Так вот, Александр Флегон, выведенный у Окуджавы под фамилией Глоф, был одним из многочисленных агентов Виктора Луи, всегда готовых разместить слив, опубликовать самиздатскую рукопись, тиснуть в лондонской газете компромат; называть его на этом основании полновесным агентом КГБ, как делает Александр Солженицын в книге «Угодило зернышко промеж двух жерновов», – некоторая чрезмерность. Флегон иногда за деньги выполнял поручения этого ведомства, поскольку публикация советской подпольной литературы (а также анекдотов про Брежнева, а также словарей русского мата, а также книг о еврейском вопросе в России – всем этим он помаленечку приторговывал) была в застойные времена не худшим бизнесом. Защищать на Западе авторские права русских литераторов было некому – не ВААП же! Запрещенные авторы были легкой добычей: им так хотелось увидеть свой текст напечатанным, что о деньгах они часто вообще не заикались. Издатели Пастернака тоже неплохо наживались на том, что он не мог контролировать свои права лично; эта ситуация продолжалась до девяностых годов, пока у российских литераторов не завелись иностранные агенты.
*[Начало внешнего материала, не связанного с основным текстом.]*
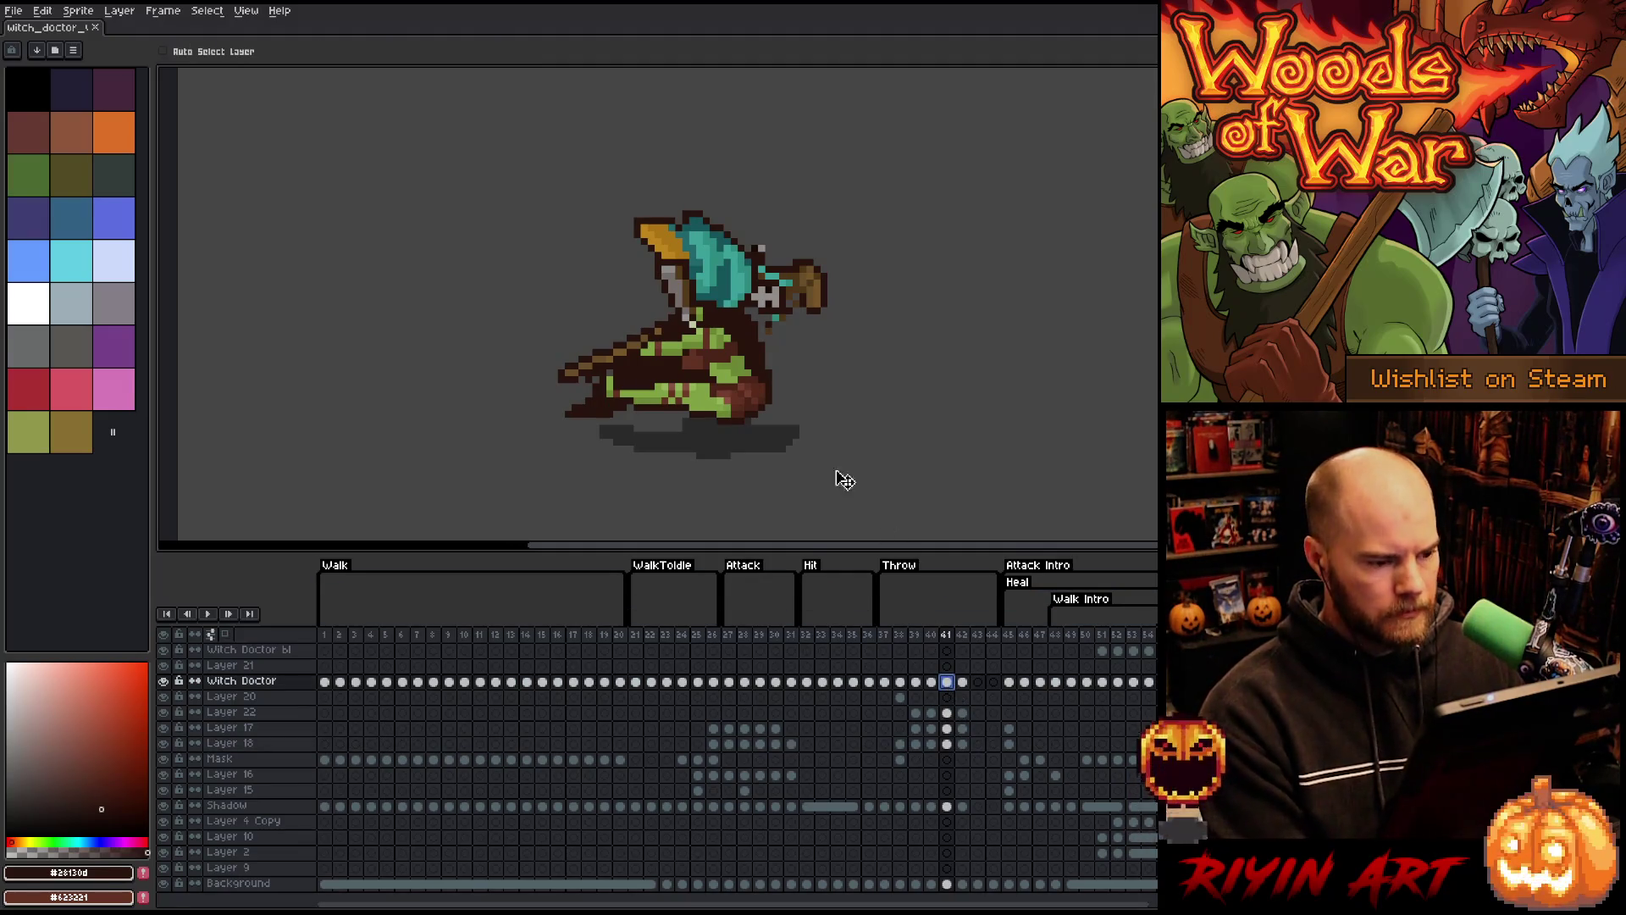
{"action": "left_click_drag", "start_coordinate": [730, 382], "coordinate": [732, 363]}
Известна история, когда Андрей Вознесенский сумел наказать Флегона за попытку записать на пленку и напечатать на Западе (разумеется, без гонорара) его новые стихи: «В 1966 году я выступал в Оксфорде. Некий издатель по имени Флегон поставил на сцену магнитофон и записал мои неопубликованные вещи. Накануне я отказался подписать с ним договор. К тому времени у моих книг были солидные издатели: „Оксфорд-пресс“, „Гроув-пресс“, „Даблдэй“. Я подошел к магнитофону, вынул кассету с записью моего вечера и положил в карман. Тот взревел, кинулся на сцену, но было поздно. Вечером профессор Н. Н. Оболенский, автор „Антологии русской поэзии“, пригласил меня домой ужинать. Во время ужина меня вызвал статный полицейский офицер: „Мы получили заявление о том, что вы обвиняетесь в похищении частного имущества – кассеты“. – „Да, но похищено мое имущество – мой голос, он на кассете“. – „Что же будем делать?“ – „Давайте сотрем мой голос, а кассету вернем владельцу“. Офицер Ее Величества согласился. В присутствии профессора Оболенского запись моего вечера стерли. Кассету вернули». Впрочем, по свидетельству Окуджавы, который тоже излагает этот эпизод в цитированном рассказе, Флегон потом отомстил Вознесенскому, опубликовав в Лондоне книгу «Мой любовный дневник», состоящую из лирики, частично опубликованной в России. Окуджава, впрочем, для памфлетности указывает, что это была не книга, а статья «об интимных похождениях Андрюши в Лондоне». Похождений не было: Вознесенский за границей вел себя осмотрительно.

Биографию Флегона Окуджава излагает с его слов весьма точно – встреча их состоялась во время визита поэта в Мюнхен в январе 1968 года, куда Флегон прилетел к нему из Лондона – якобы для интервью: «Да потому что я никакой не Глофф… Я Иван Углов из Рязани! – и затрясся от удовольствия, видя перед собой совершенно растерянного собеседника. – Да, да, – выдохнул он, – вот именно. А вы-то думали!..

– Как же это? – промямлил обескураженный Иван Иваныч, и образ агента КГБ замельтешил перед глазами.

– Очень просто, – сказал, перестав смеяться, Углов, – родился в Рязани. Отец был большевиком. Уехали всей семьей в Бессарабию. Началась война. Пришли румыны. Отец в подполье. Я участвую в молодежном движении. Дальше – больше. После войны учусь на инженера. Служу в строительном министерстве. Начинаю постепенно прозревать, ну что-то мне это все не нравится, понимаете? Даже отвратительно, однако ни с кем не делюсь, выкрикиваю лозунги, просто ору на каждом перекрестке… В пятьдесят шестом еду в служебную командировку в Венгрию (слава богу!), а там восстание. Я подумал, подумал и решил махнуть в Канаду, через Лондон. В Лондоне удачно опубликовал несколько технических статей, заработал; думаю: зачем мне в Канаду, когда и здесь хорошо? И остался, вот так.

– И что же теперь?

– Книжечки издаю на русском языке, журнальчик со всякими пикантными историями из вашей жизни, – и вновь хохотнул, – распространяю в Стране Советов, хотя не могу сказать, что это легко… Вот вашу пластиночку…»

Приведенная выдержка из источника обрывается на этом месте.